The medicine is administrated in a "mega-dose" (100X a "normal dose" of these agents) and it murders the hell out of Myeloma, while also causing a lot of collateral damage.  It does such an effective job of killing that it temporarily destroys the body's ability to make blood -- no more red blood cells, no more white blood cells, no more platelets.  Hopefully no more (or very little, to be more accurate) myeloma, either.

If no steps were taken to help the patient, the patient would die in a matter of days.  After all, you need red blood cells to live, white blood cells to keep an infection from killing you, platelets to keep from bleeding out from a cut (or suffering internal bleeding that kills you).   Turns out all those blood cells are important!   So in an auto transplant, after chemo is given, the patient is given their own immature blood cells that restore the patient's marrow and help to manufacture new blood.  This is not a transplant of another's immune system -- it is a rescue procedure.  Not too different from giving somebody low in potassium some potassium, or giving somebody low in red blood a unit or two of blood.  Just a bit higher stakes, is all.

So when people (doctors or laymen) say they believe in a transplant -- whether a single transplant to deepen remission, or tandem transplants to hopefully cure the disease -- all they are really saying is that they believe that in most cases, melphalan kills myeloma cells.  A lot of them.  Maybe almost all of them, even.

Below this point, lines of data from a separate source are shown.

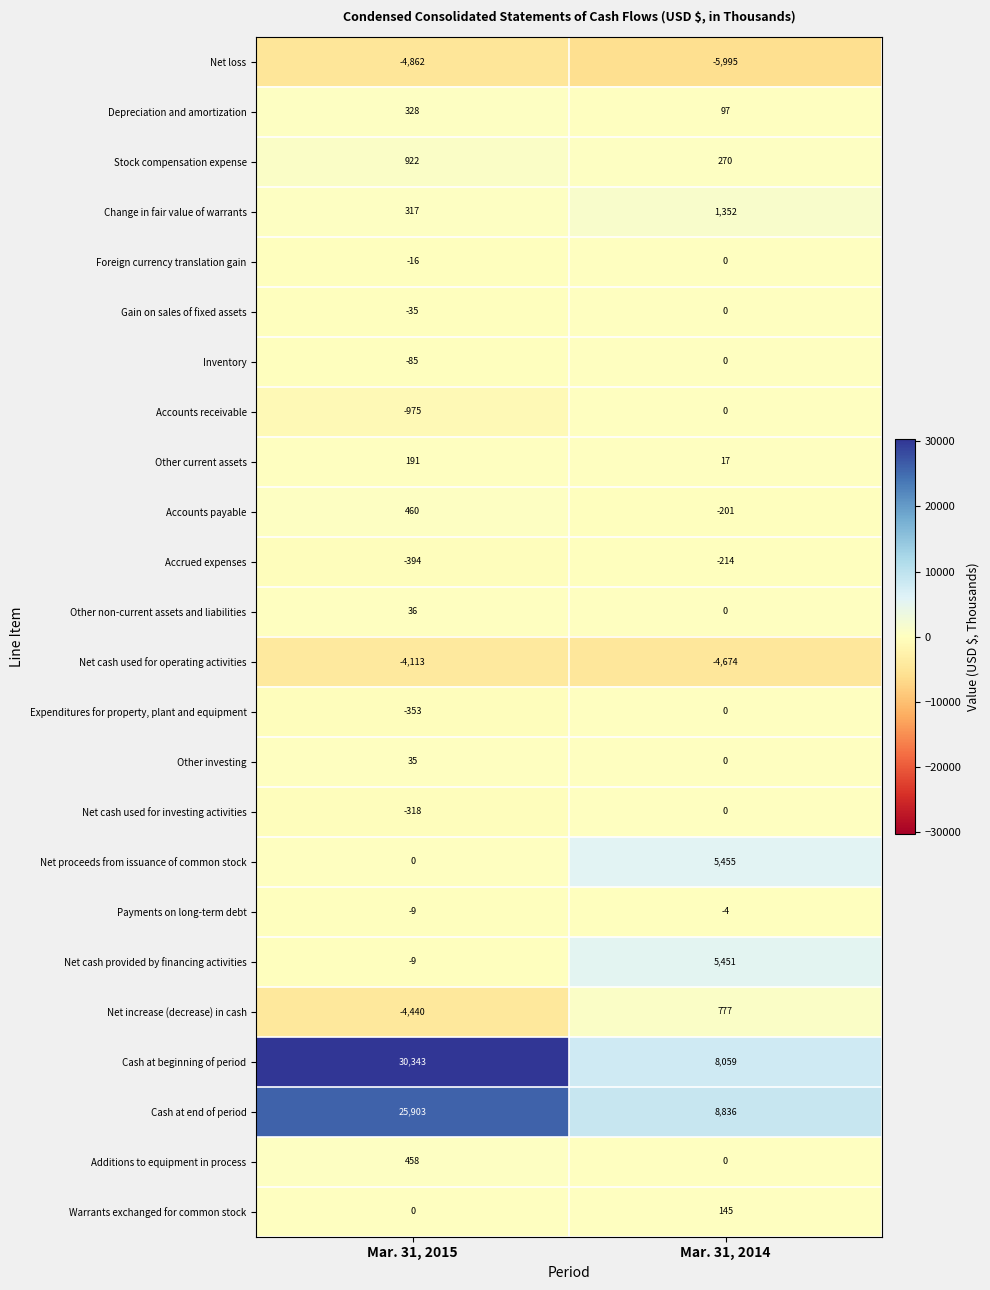

List the labels in order of Net cash used for investing activities value, smallest first.

Mar. 31, 2015, Mar. 31, 2014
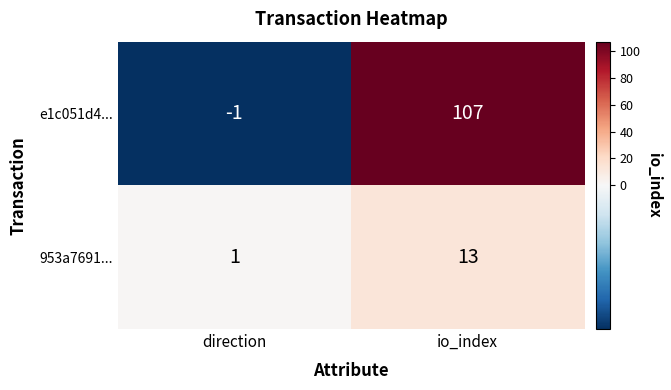

Rank the series at direction from lowest to highest value.

e1c051d4..., 953a7691...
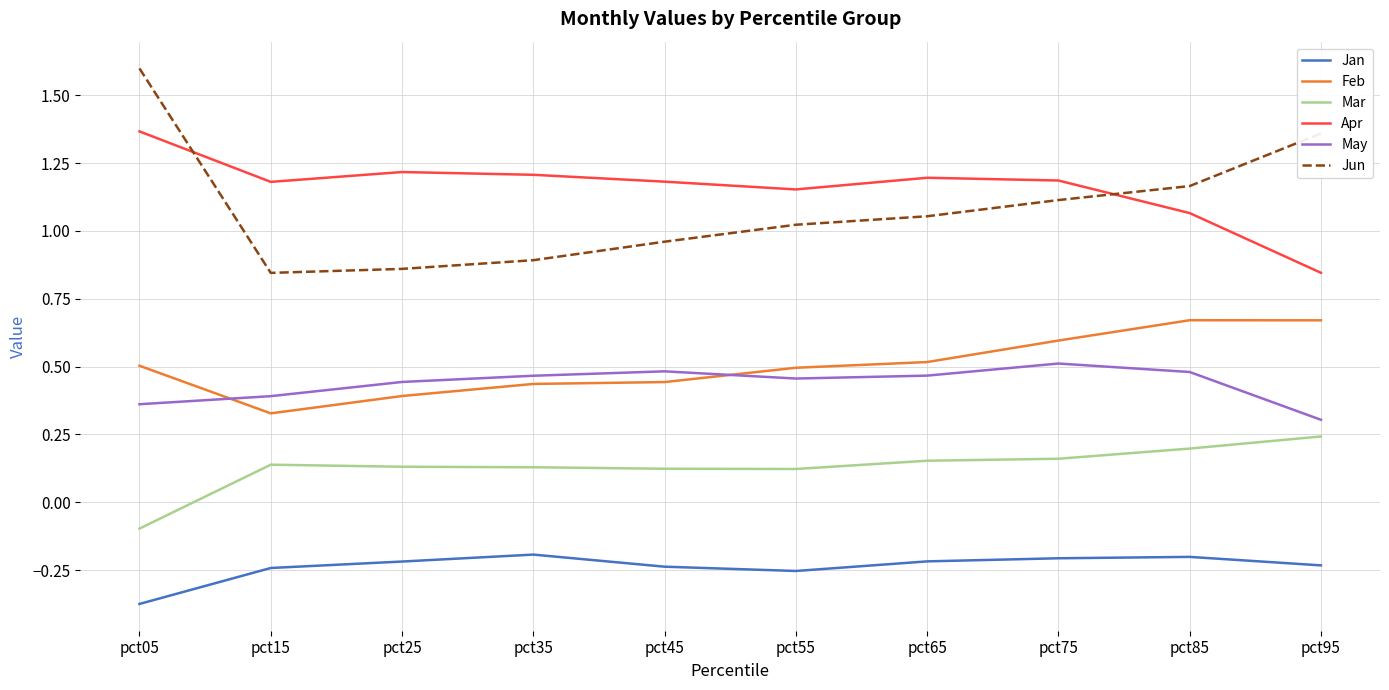

True or false: Jan and Mar intersect in this chart.

False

In Total Therapy, or a tandem transplant setting, all that is happening is the patient is getting twice as much Melphalan.  There's no magic to it beyond that -- you're simply giving the patient more of a medicine that is believed to be effective against standard risk disease.

In summary auto transplants are just that: a type of medicine, highly effective in most cases, from which help is required to recover.

Interestingly, SR went on to explain one particular type of disease biology that is not as responsive to current transplant protocols.   Some of you may have come across the concept of "deletion 17p" as a means of defining disease biology.   There is a genetic component of DNA called TP53 (for tumor protein 53) and it is part of the long arm of chromosome 17 (17p).   TP53 is the part of the DNA that says "okay, the cell raised its hand and is ready to bow out gracefully" (more accurately: TP53 allows the body to assess DNA damage to a cell and either repair it or target it for apoptosis -- programmed cell death).    If a patient does not have this genetic characteristic, the alkalyting agents do their part by screwing up the DNA, but the body does not recognize that for what it is, and fail to kill the cell.  Consequently, patients who have del17p don't respond as well to transplants as those who don't have that particular genetic abnormality.

One last note: Revlimid has been associated with the risk of secondary cancers -- I had a squamous cell carcinoma in my finger that was likely related to ongoing Revlimid use.  But Revlimid is only associated with increased risk of secondary cancers if the patient has received alkalyting chemotherapy. Something to keep in mind.   If you do a transplant followed by Revlimid maintenance, make sure you understand the reason behind it (i.e., is the doctor pursuing cure) and you are informed about the trade-offs.  In my own case, the risk of getting a secondary cancer that might kill me was lower than dying from the Myeloma -- that was the calculation I made and I'm happy with it, even in hindsight.

Okay, that's enough for today.  :)    But hopefully, this entry can be useful to those who are considering a transplant and want to understand a bit more about what it is, and why it works.